The charity had only moved out of St George's Walk in Worcester into the temporary 'new home' on Friday while the old base is refurbished. 

An emergency appeal was launched by the charity and has so far raised £1,129 in the hope the funds can offset the damage.

The charity stands to lose £40,000 in potential lost income if it cannot get the buses up and running again within two weeks, hence the urgency.

Chief executive Richard Whateley said the support had been 'wonderful' and had come from stakeholders, parents, families, staff and strangers who had been moved by the plight of the charity.

"Sometimes it takes the worst side of human nature to bring out the best side," he said.

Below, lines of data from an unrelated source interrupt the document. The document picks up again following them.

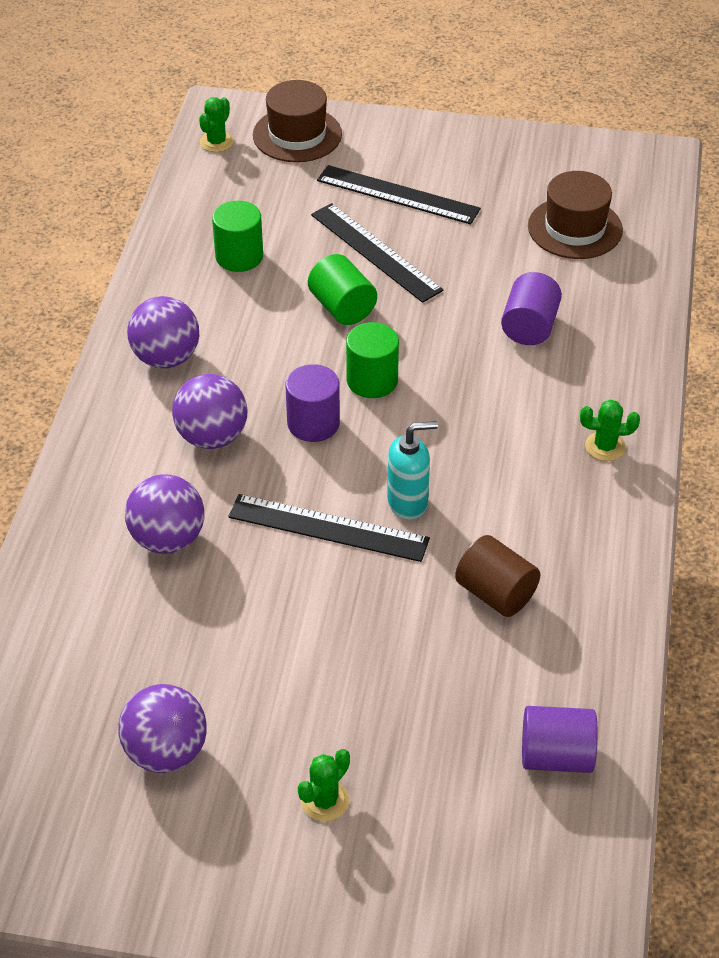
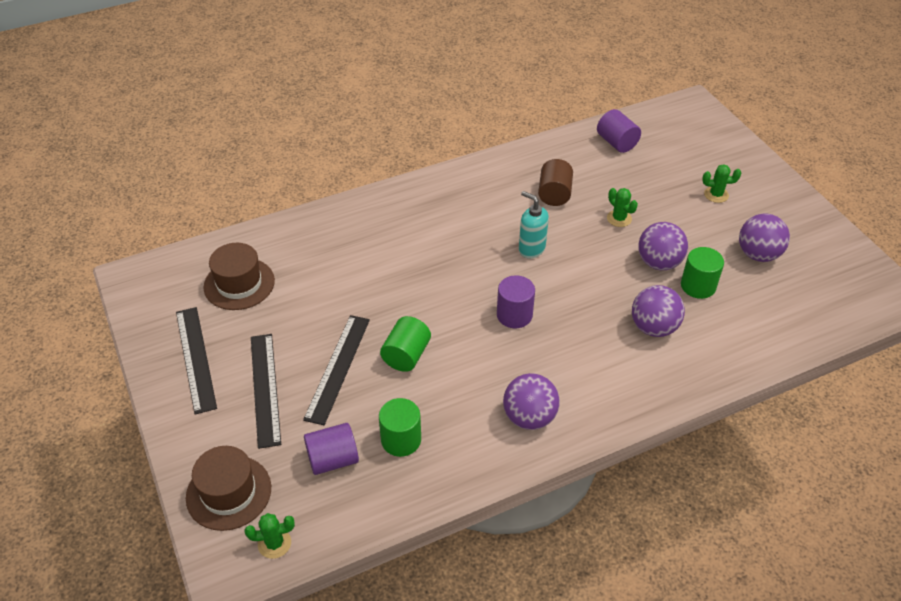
camera: 125 degrees left, 0 degrees up
(212, 437) = (568, 353): purple ball -> purple ball (659, 263)
(328, 528) = (578, 269): black ruler -> black ruler (195, 358)
(372, 380) = (457, 308): green cylinder -> green cylinder (698, 286)
(529, 327) = (352, 264): purple cylinder -> purple cylinder (333, 459)
(605, 446) = (422, 198): green cactus -> green cactus (619, 218)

Half of their clients were able to use the services on Wednesday with parents having to use their own transport to get some of the service users to the centre. They managed to have a session of music therapy on Wednesday which he said had buoyed the mood of service users and staff.

"We have got the clients smiling again. Our general message is our fighting spirit is still here," he said.

They hope to get the least damaged of the two minibuses up and running before the end of the week but the more badly damaged vehicle will take around two weeks to repair. 

The Myriad Centre provides essential respite care for young adults living with profound and multiple learning disabilities (PMLD).

A spokesperson for West Mercia Police said:  "We received a call this morning around 6.45am with a report of vandalism at The Myriad Centre in Worcester.

"Officers attended to find damage to two vehicles and the building. Investigations are now ongoing."